━━━━━ Exercise data
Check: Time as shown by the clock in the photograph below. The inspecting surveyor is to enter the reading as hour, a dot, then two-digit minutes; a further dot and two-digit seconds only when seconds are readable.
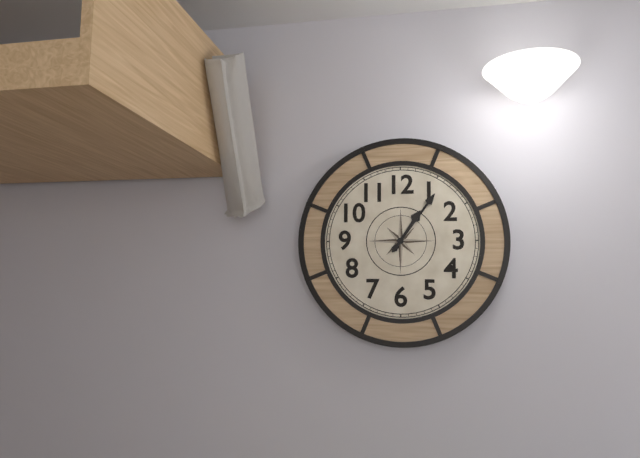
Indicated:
1.06
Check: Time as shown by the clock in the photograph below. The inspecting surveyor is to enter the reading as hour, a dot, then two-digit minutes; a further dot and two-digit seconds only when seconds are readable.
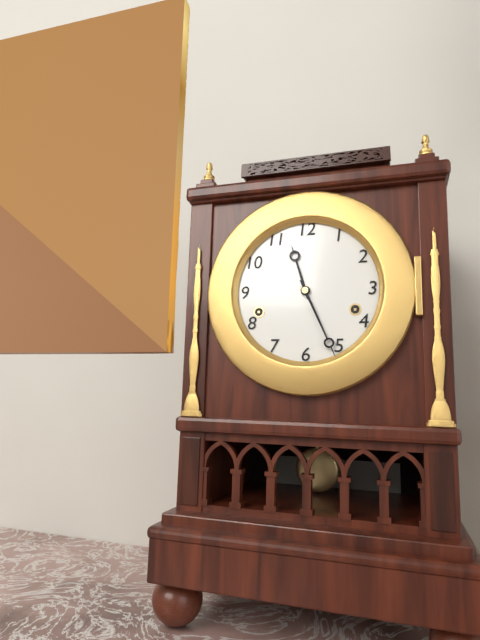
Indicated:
11.26
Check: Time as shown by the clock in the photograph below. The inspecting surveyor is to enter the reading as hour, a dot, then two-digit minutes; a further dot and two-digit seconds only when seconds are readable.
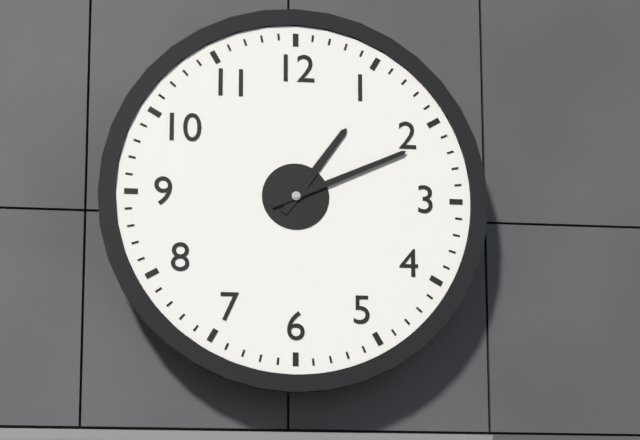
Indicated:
1.11
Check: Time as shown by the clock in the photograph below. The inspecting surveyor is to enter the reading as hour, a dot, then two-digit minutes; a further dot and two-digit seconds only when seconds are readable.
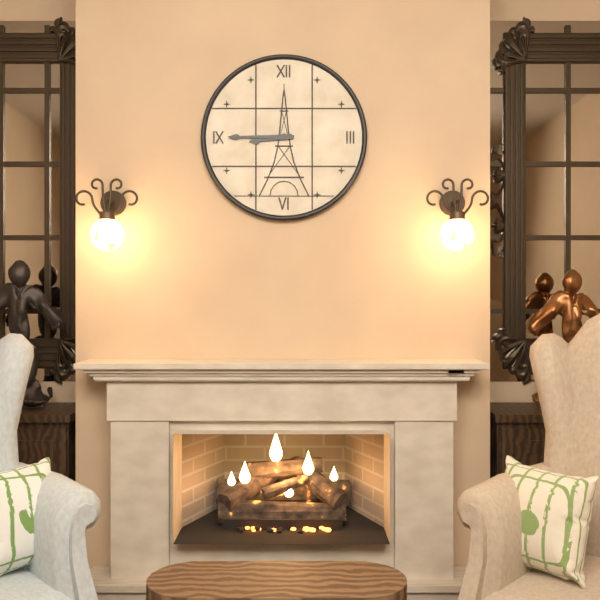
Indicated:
8.45
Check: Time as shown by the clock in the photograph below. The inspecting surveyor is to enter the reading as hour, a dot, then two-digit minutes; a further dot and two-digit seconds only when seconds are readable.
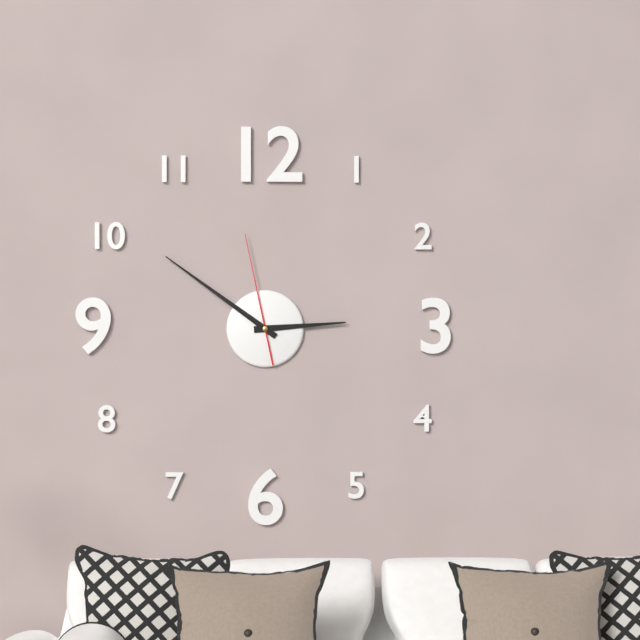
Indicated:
2.51.58
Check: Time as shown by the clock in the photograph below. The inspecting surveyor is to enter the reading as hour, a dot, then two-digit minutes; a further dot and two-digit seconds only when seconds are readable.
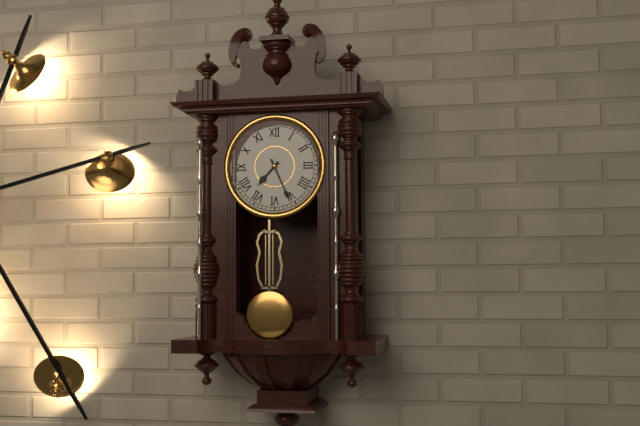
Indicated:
7.26
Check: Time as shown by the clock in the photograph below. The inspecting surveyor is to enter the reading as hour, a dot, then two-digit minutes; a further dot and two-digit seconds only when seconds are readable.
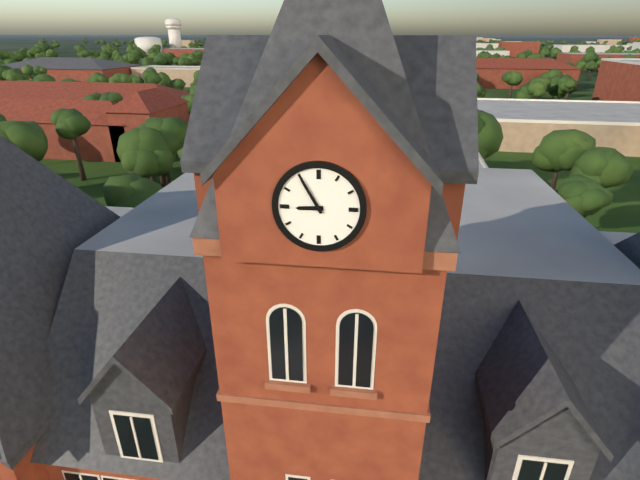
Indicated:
━━━━━━━━━━
• Goal: Rewrite every entry above with "inspecting surveyor" replaced by "duty inspector", changing nothing else and leaving out the pictures.

• Expected answer:
Check: Time as shown by the clock in the photograph below. The duty inspector is to enter the reading as hour, a dot, then two-digit minutes; a further dot and two-digit seconds only when seconds are readable.
Indicated:
1.06
Check: Time as shown by the clock in the photograph below. The duty inspector is to enter the reading as hour, a dot, then two-digit minutes; a further dot and two-digit seconds only when seconds are readable.
Indicated:
11.26
Check: Time as shown by the clock in the photograph below. The duty inspector is to enter the reading as hour, a dot, then two-digit minutes; a further dot and two-digit seconds only when seconds are readable.
Indicated:
1.11
Check: Time as shown by the clock in the photograph below. The duty inspector is to enter the reading as hour, a dot, then two-digit minutes; a further dot and two-digit seconds only when seconds are readable.
Indicated:
8.45
Check: Time as shown by the clock in the photograph below. The duty inspector is to enter the reading as hour, a dot, then two-digit minutes; a further dot and two-digit seconds only when seconds are readable.
Indicated:
2.51.58
Check: Time as shown by the clock in the photograph below. The duty inspector is to enter the reading as hour, a dot, then two-digit minutes; a further dot and two-digit seconds only when seconds are readable.
Indicated:
7.26
Check: Time as shown by the clock in the photograph below. The duty inspector is to enter the reading as hour, a dot, then two-digit minutes; a further dot and two-digit seconds only when seconds are readable.
Indicated:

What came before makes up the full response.